Recently our local newspaper had the obituary of Bharat Gajjar who was our neighbor for a few years back in the 1980s. He was born in India, but had been in America for perhaps forty years.
He worked for DuPont as a textile engineer, and we would occasionally eat lunch together since our offices were in the same complex, although we worked for different companies. I once asked him if he ever wanted to go back to India. “Oh, no,” he replied. “I’ve been here too long. Wherever your children grow up becomes home.” Interesting insight.
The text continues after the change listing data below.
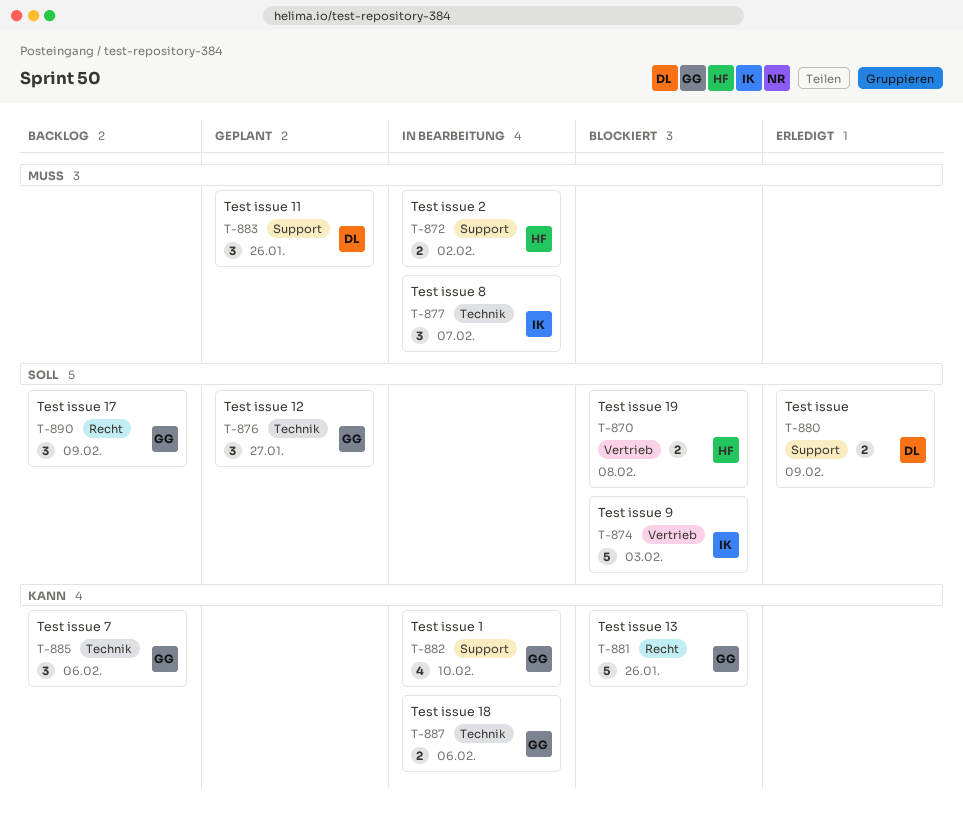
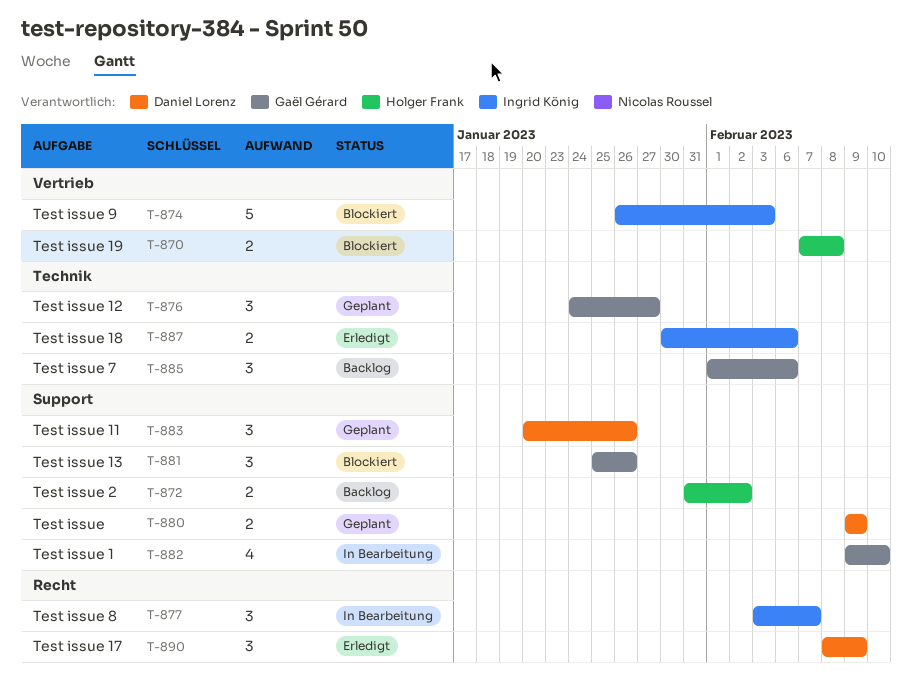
T-872, status: In Bearbeitung -> Backlog
T-877, label: Technik -> Recht
T-880, status: Erledigt -> Geplant
T-881, label: Recht -> Support
T-881, estimate: 5 -> 3
T-887, status: In Bearbeitung -> Erledigt
T-887, owner: Gaël Gérard -> Ingrid König
T-890, status: Backlog -> Erledigt
T-890, owner: Gaël Gérard -> Daniel Lorenz

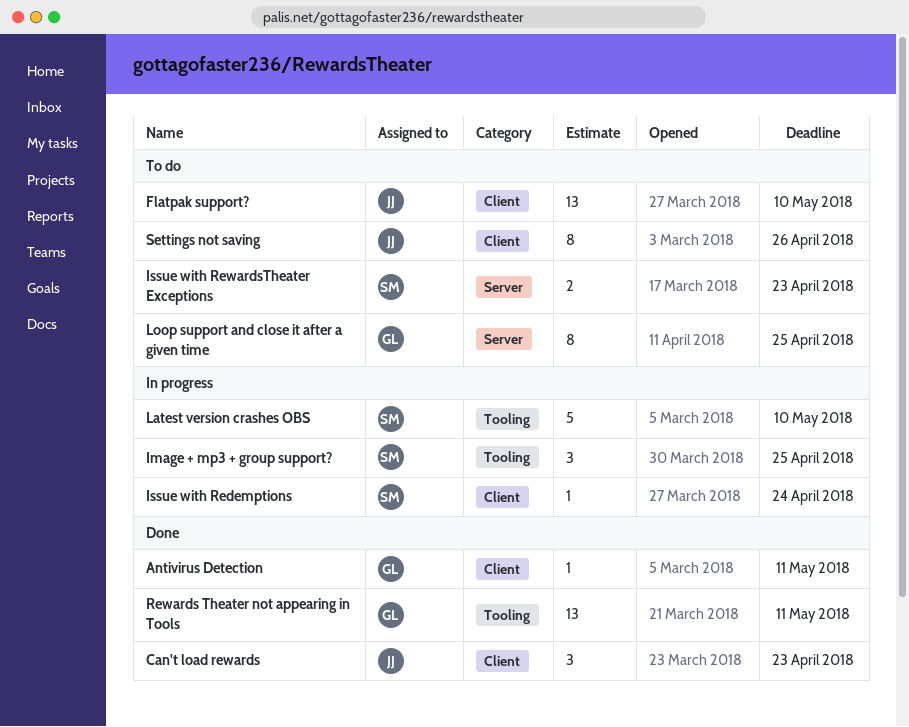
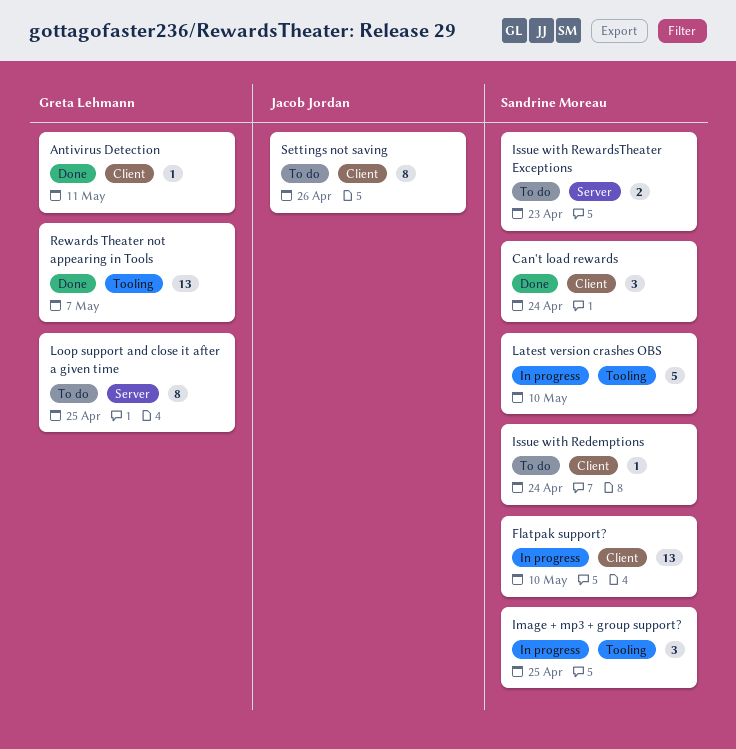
Can't load rewards, owner: Jacob Jordan -> Sandrine Moreau
Can't load rewards, due: Apr 23 -> Apr 24
Flatpak support?, status: To do -> In progress
Flatpak support?, owner: Jacob Jordan -> Sandrine Moreau
Issue with Redemptions, status: In progress -> To do
Rewards Theater not appearing in Tools, due: May 11 -> May 7

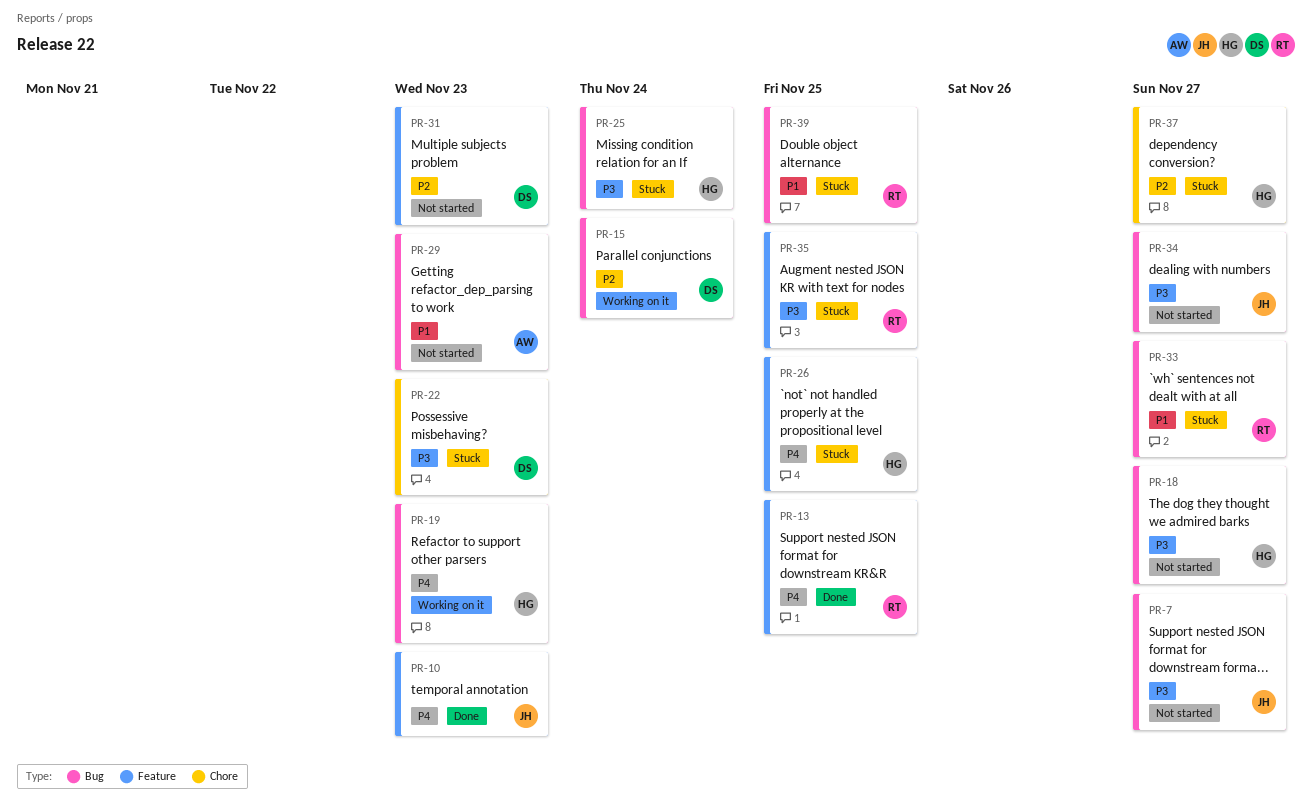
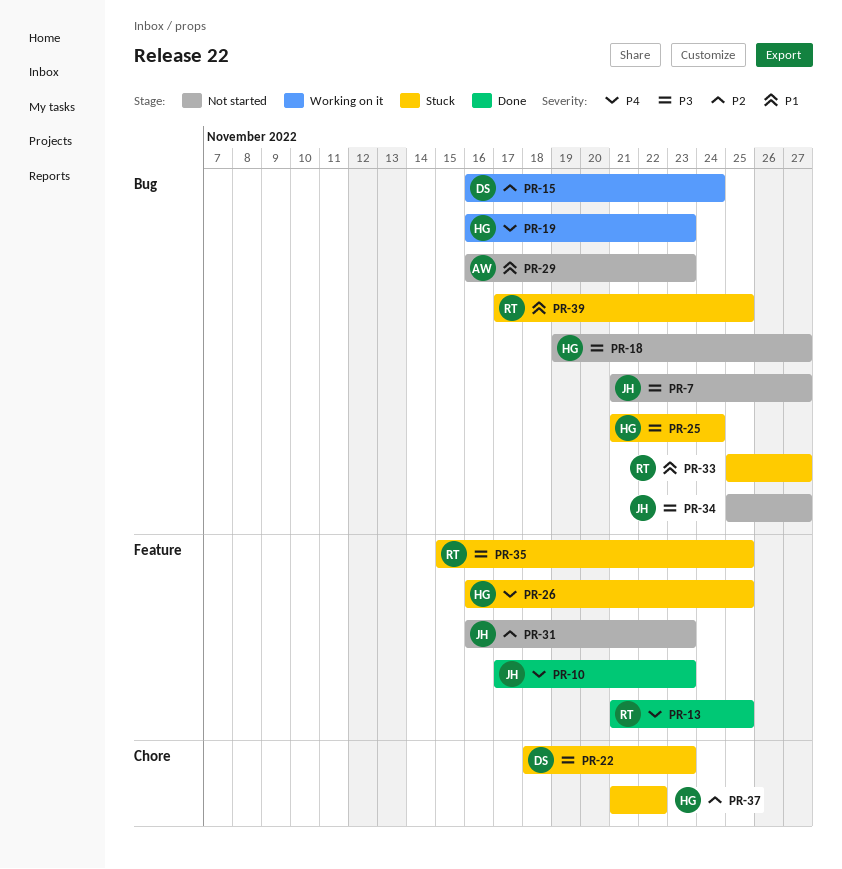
PR-31, owner: DS -> JH
PR-37, due: Nov 27 -> Nov 22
His hobby was what we now know as flipping houses, although back then it had no name. He mentioned his biggest project was upgrading and managing an apartment building containing six units. It was too expensive for him to handle alone, so he asked several of his American colleagues at DuPont to go in with him. All declined, but he readily found some fellow Indians to join him. In India, he explained, it is almost impossible for an ordinary person to own property, so they were eager for the opportunity. The Americans just wanted to put their money into CDs.
Then his wife unexpectedly died and he moved away to a smaller place. She was the keystone of the family and held Hindu classes in their home. The children had moved on with their own lives; he no longer needed such a large house, and I suspect it was painful for him to remain there. I was moved to another office complex, we lost touch, and I never saw him again.
Many years later he retired and began a weekly Yoga spiritual program on our local TV channel. The TV schedules just listed “Local Programming” for most of the weekdays and I only came across it by accident. He looked different wearing a dhoti instead of the business suit I remembered, but he still had the same gentle manner. He was on the floor with his small granddaughter helping her read the Hindu equivalent of our Bible stories. She would stumble over a word and he would help her read the sentence. I was embarrassed for him when I saw how amateurish his program was, but later I realized he was teaching us as well as his granddaughter. What more could anyone say about the meaning of life than sitting on the floor teaching your granddaughter about her religious heritage?
Thanks, Bharat. I learn slowly, but I learn.